Hi, I have an idle question. I come from Rails and noticed that Hanami similarly has a resources route method that will create a route for a destroy action, even though the HTTP action is DELETE. The getting started guide for Hanami even provides pseudo-code for a Delete action, although in my experience that’s erroneous and requires a Destroy action instead.
I’m mostly curious if this is some kind of standard web convention that I’ve just taken for granted all my life, or if it’s maybe a relic of an older iteration of this framework.
I’m not on the core team, nor can I speak to the reasoning behind how `resources` was implemented but the use of `destroy` instead of `delete` is a constant source of frustration for me. It’s also why I haven’t used the `resources` feature for any resource that needs a delete action because this mapping is so awkward.
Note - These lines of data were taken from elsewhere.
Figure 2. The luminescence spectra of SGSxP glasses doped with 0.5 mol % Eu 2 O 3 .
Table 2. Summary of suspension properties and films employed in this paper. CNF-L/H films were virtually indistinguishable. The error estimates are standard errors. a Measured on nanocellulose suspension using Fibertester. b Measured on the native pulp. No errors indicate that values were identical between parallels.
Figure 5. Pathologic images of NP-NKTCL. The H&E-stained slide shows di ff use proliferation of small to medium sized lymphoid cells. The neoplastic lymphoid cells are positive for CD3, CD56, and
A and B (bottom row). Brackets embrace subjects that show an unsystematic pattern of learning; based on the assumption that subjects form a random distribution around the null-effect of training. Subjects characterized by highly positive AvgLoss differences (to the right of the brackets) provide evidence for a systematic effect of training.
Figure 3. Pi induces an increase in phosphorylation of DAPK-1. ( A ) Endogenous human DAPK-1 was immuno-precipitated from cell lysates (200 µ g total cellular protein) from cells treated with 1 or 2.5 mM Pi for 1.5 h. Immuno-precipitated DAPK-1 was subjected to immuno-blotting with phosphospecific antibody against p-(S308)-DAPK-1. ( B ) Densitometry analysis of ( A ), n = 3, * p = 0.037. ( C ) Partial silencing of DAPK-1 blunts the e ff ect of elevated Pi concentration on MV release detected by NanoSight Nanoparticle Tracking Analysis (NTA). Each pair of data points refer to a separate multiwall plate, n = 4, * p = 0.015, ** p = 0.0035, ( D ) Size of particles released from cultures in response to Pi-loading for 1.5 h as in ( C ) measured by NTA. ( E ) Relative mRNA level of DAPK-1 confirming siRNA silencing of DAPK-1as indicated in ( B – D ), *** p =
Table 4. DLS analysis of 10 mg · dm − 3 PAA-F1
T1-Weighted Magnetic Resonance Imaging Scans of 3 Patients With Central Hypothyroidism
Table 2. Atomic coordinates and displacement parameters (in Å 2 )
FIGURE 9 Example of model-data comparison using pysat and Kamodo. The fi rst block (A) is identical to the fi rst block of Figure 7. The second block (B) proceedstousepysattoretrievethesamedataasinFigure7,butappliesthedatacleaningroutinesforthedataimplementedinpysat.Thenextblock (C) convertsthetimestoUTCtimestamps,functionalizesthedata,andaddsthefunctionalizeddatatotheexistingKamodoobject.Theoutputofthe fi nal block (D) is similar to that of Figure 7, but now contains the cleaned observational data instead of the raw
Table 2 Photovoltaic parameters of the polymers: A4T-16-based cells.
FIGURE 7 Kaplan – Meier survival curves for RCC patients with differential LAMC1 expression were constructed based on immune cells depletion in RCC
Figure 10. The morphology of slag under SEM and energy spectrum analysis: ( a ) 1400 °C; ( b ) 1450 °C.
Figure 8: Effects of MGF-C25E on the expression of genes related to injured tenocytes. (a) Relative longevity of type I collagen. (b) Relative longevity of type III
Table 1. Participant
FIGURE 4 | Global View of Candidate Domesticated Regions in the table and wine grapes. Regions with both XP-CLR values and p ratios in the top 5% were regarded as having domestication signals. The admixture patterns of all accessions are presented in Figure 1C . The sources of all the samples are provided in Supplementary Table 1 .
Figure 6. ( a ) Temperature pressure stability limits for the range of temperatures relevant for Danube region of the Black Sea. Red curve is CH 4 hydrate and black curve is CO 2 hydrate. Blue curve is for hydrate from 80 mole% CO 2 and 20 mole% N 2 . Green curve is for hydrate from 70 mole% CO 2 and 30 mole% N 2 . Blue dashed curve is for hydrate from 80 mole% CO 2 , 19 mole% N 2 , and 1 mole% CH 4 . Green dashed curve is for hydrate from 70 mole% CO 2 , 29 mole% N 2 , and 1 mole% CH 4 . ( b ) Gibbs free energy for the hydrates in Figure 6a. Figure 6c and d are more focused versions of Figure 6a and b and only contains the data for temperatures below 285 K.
Prior to the introduction of the `resources` feature, your routes would use `delete` (not `destroy`) as it’s a wonderful logical mapping and true to the HTTP specification. Being able to think in terms of HTTP verbs is something I relished coming to Hanami after using Rails for many years. Unfortunately, with the introduction of the `resources` feature, that was taken away.
If I had my druthers, I’d love to see a future version of Hanami where this was fixed so that you can think of your routes and corresponding actions as “deletes”. Then everything becomes a straightforward one-to-one mapping.
This is a good observation, thank you for raising it, @Buzzkill-McSquare!
When I first shepherded this resources DSL through, my thinking regarding the delete/destroy combo was “one less unfamiliar thing to Rails developers, probably a net positive.”
What’s far more valuable than my hunch at a moment in time, however, is real feedback from our users! Given your question, and @bkuhlmann’s input too, I’m inclined to agree with you both. “Destroy” as a name might make sense when that’s the key ActiveRecord method you call from that endpoint, but we don’t use ActiveRecord here, and parity with the HTTP verb is a much stronger position.
The resources DSL has only been in place for 6 months. I think we could probably withstand a change to its generated routes. I’ll chat with the team and see if we can find a way forward here. If either of you have suggestions about this, I’d be happy to hear it too
This is my first real foray into the “Ruby but not Rails” world so I’m still learning what’s core vs. what’s added by the Rails framework, but I wonder if you could support both where destroy becomes an alias of delete? That’d reduce onboarding friction for those developers whose muscle memory is to reach for destroy while keeping delete as the accurate path.
Then again, if the tool is still so young then maybe sticking to a strong opinion and enforcing delete is the way to go? Hopefully a breaking change like that won’t impact too many systems right now.
I like “destroy” because it lets the set of HTTP verbs and action names be completely distinct. If we name it “delete” then e.g. DELETE → Delete action, and there’s overlap. DELETE is also a SQL statement but there are plenty of cases where the ‘destroy’ action is doing something other than a SQL DELETE, e.g. logging out, soft-deletes, two-phase deletion, marking something as ‘canceled’.
The HTTP verb and SQL commands are out of our control, so having a distinct name to signal that we’re triggering a domain action that may not be a SQL DELETE is useful. “destroy” is clearly not an HTTP verb and also clearly not a SQL statement. Especially for people new to web apps, this can be a useful distinction.
In Rails they end up calling #destroy instead of #delete, to trigger callbacks. But this applies for us too, where the domain action may very well do something other than just a SQL DELETE.
Thank you @cllns, this is a convincing case. I’m convinced, anyway.
If you’ll allow me to re-present it: resource routing, as we offer it, presents a certain domain modelling for the actions. This is its main benefit as a convenience—follow the model and you reduce toil and achieve cleaner routes files. “Destroy” is the name chosen for that particular action within the domain model. “Update” is another, and it’s worth noting that we don’t try and call those actions “Patch”, even though that is the HTTP verb for their routes.
So given this is already a released feature, I think it’s best we leave this as it is. As a user of resource routes, you can learn the mappings once, and as you use them throughout your app, they’ll quickly become second nature.
These are good arguments all around! @cllns makes a good case and @timriley you’re right that there’s already precedent. This is the conversation that I needed to have when I started thinking too hard about it last night!